Vom Engagement bei Climeworks verspricht man sich in Ingolstadt gerade beim Projekt "Orca" viel: Von den jährlich 4.000 Tonnen CO2, die die Anlage binden soll, wird ein Viertel quasi auf das Klimakonto von Audi gezahlt. Im Klartext: Audi erkauft sich durch die Beteiligung an Climeworks die benötigten CO2-Werte, um das Ziel zu erreichen – also nach demselben Prinzip wie beim THG-Quotenhandel. Eine gängige Praxis großer Unternehmen, um möglichst schnell viel CO2 einzusparen. Dass das Kohlenstoffdioxid dabei nicht etwa in der Produktion eingespart wird, spielt für die Klimabilanz letzten Endes keine Rolle – die eingefangene Menge schon eher: Im Vergleich zu den weltweiten Kohlendioxid-Emissionen im Jahr 2020, nehmen sich die 4000 Tonnen, die Orca jährlich einfängt, bescheiden aus. Prognosen schätzen die jährlichen CO2-Emissionen im Jahr 2050 auf 43,1 Milliarden Tonnen. Um das wieder einzufangen bräuchte es also gut 10 Millionen Orca-Anlagen.
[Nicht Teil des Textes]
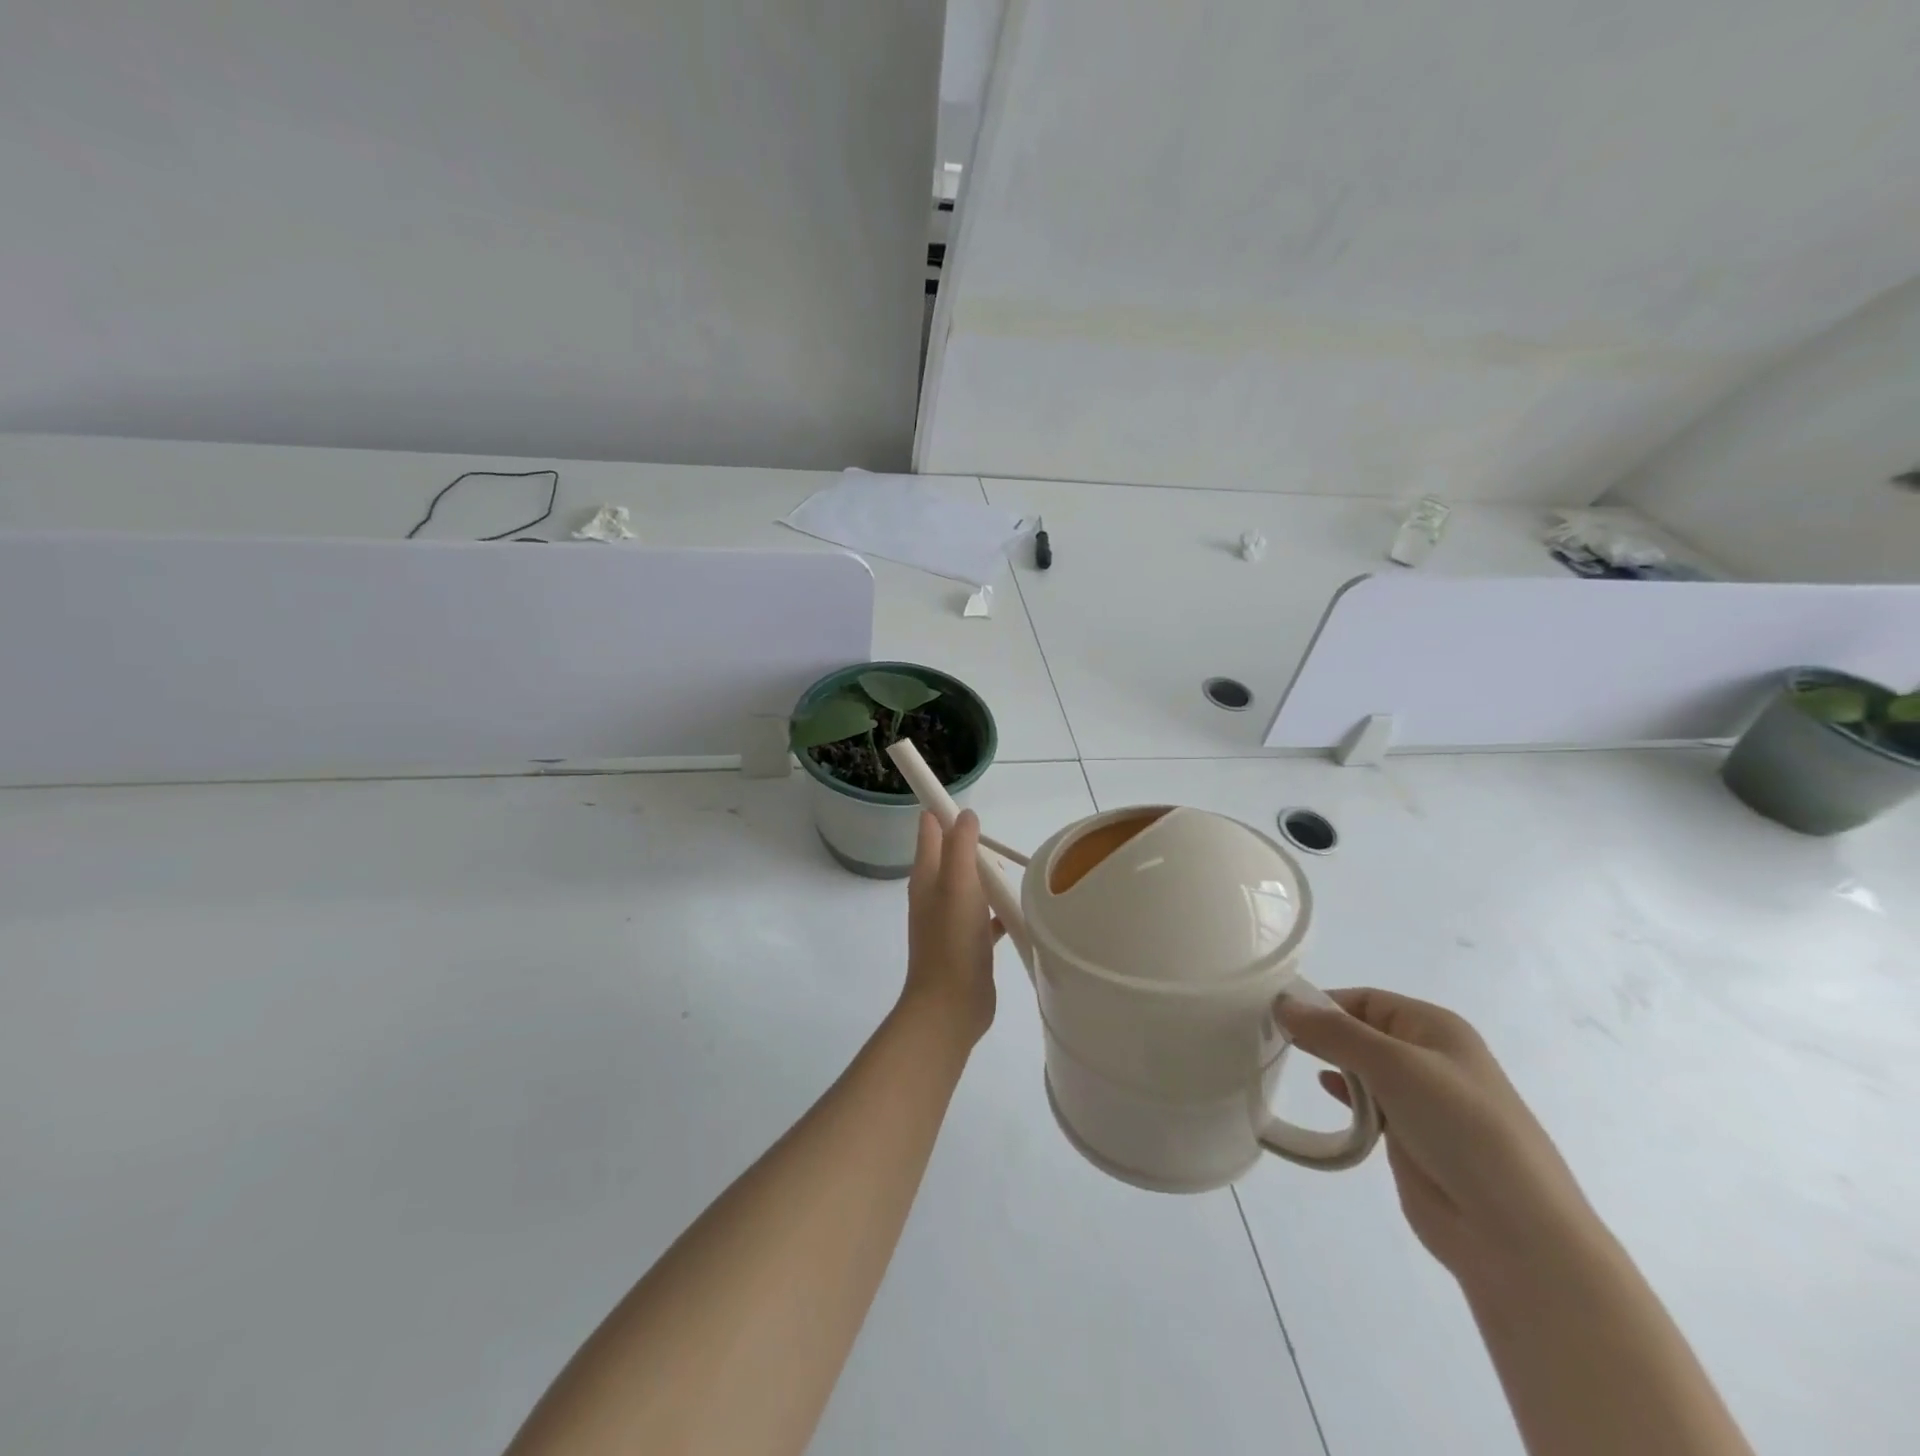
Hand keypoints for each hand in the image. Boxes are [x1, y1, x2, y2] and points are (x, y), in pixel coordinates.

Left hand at [901, 811, 1001, 1046]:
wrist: (950, 1006)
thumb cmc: (952, 940)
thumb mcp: (957, 884)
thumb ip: (960, 845)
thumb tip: (964, 813)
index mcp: (927, 876)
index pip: (930, 829)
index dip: (944, 811)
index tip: (971, 805)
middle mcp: (935, 894)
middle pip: (953, 855)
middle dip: (974, 845)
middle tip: (996, 848)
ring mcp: (951, 920)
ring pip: (971, 885)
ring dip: (988, 877)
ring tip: (1012, 873)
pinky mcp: (969, 942)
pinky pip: (986, 915)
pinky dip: (1000, 908)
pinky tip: (1020, 911)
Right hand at [1278, 988, 1598, 1283]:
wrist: (1515, 1233)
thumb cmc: (1460, 1128)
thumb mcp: (1394, 1065)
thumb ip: (1335, 1032)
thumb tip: (1282, 1003)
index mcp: (1436, 1028)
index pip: (1366, 999)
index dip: (1324, 1002)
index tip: (1278, 1014)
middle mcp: (1430, 1057)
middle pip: (1362, 1031)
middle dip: (1323, 1032)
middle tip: (1275, 1037)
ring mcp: (1423, 1101)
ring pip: (1363, 1068)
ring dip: (1331, 1063)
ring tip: (1289, 1062)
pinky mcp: (1412, 1139)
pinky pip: (1369, 1104)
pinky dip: (1345, 1096)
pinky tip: (1326, 1093)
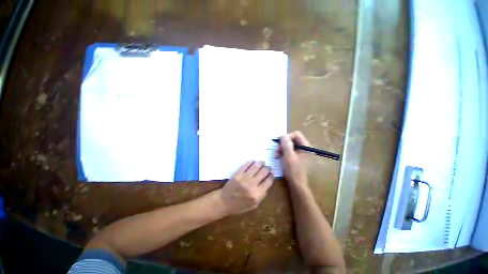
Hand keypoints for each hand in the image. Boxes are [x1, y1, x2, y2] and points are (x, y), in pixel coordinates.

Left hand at [218, 161, 273, 214]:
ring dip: (261, 163)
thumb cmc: (239, 205)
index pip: (268, 182)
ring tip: (263, 162)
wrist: (224, 202)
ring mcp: (244, 178)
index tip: (271, 174)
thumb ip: (262, 195)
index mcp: (257, 194)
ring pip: (256, 167)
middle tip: (268, 167)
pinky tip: (254, 161)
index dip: (271, 176)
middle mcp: (252, 185)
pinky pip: (246, 165)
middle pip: (263, 172)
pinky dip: (251, 162)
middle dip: (267, 168)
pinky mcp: (237, 173)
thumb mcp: (254, 205)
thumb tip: (267, 183)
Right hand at [275, 131, 310, 185]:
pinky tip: (278, 156)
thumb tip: (283, 135)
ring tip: (276, 155)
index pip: (296, 135)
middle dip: (282, 144)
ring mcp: (301, 152)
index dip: (287, 137)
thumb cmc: (293, 171)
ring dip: (281, 148)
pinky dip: (283, 152)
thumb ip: (286, 145)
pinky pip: (289, 150)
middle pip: (292, 139)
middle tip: (276, 151)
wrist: (296, 184)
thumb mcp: (289, 157)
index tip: (279, 143)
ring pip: (289, 145)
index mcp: (306, 147)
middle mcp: (305, 148)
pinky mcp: (297, 156)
Aber Audi sieht im Ankauf von CO2-Werten nicht die einzige Lösung für eine neutrale Wertschöpfungskette. Der ­Autobauer will nur da, wo es aktuell technisch nicht möglich ist, neutral zu sein, durch Carbon-Credit-Projekte ausgleichen. Das Audi-Werk in Brüssel, wo der e-tron produ­ziert wird, gilt als Vorzeigeprojekt für dieses Versprechen. Denn es ist das erste zertifizierte CO2-neutrale Werk. Ebenso soll ein effizienter Umgang mit Ressourcen die hohen CO2-Werte in der Lieferkette drücken. Dort wird wohl zukünftig ein Viertel der Emissionen anfallen, schätzt Audi. An dieser Stelle sind auch die Zulieferer in der Pflicht.

So wird aus CO2 Gestein

05/2022_Climeworks Orca CO2-Filteranlage
Climeworks

Für Audi selbst kann die CCS-Technologie viel bringen. Doch wie funktioniert nun die Speicherung des CO2 im Boden? Die Technologie dahinter klingt simpel. Durch Ventilatoren in modularen Einheiten wird Luft aus der Umgebung angesaugt, in der Anlage das CO2 herausgefiltert und in einem Kollektor gesammelt. Dann wird er erhitzt, die dafür benötigte Energie liefert ein nahe gelegenes Geothermiekraftwerk. Bei 100 Grad ­Celsius setzt sich das CO2 wieder frei und wird in Wasser aufgelöst. Dieses Wasser pumpt "Orca" dann bis zu 1.000 Meter in die Erdschicht hinab. Und dort beginnt dann der Umwandlungs- und Speicherprozess des CO2 (siehe Grafik oben). Denn in Kontakt mit Mineralien wie Magnesium, Kalzium und Eisen in porösem Gestein, wie etwa der vulkanische Basaltboden auf Island, reagiert das Kohlenstoffdioxid. Es beginnt zu versteinern. Bis zu zwei Jahre dauert dies. Dann soll das CO2 aber für immer im Stein gespeichert sein.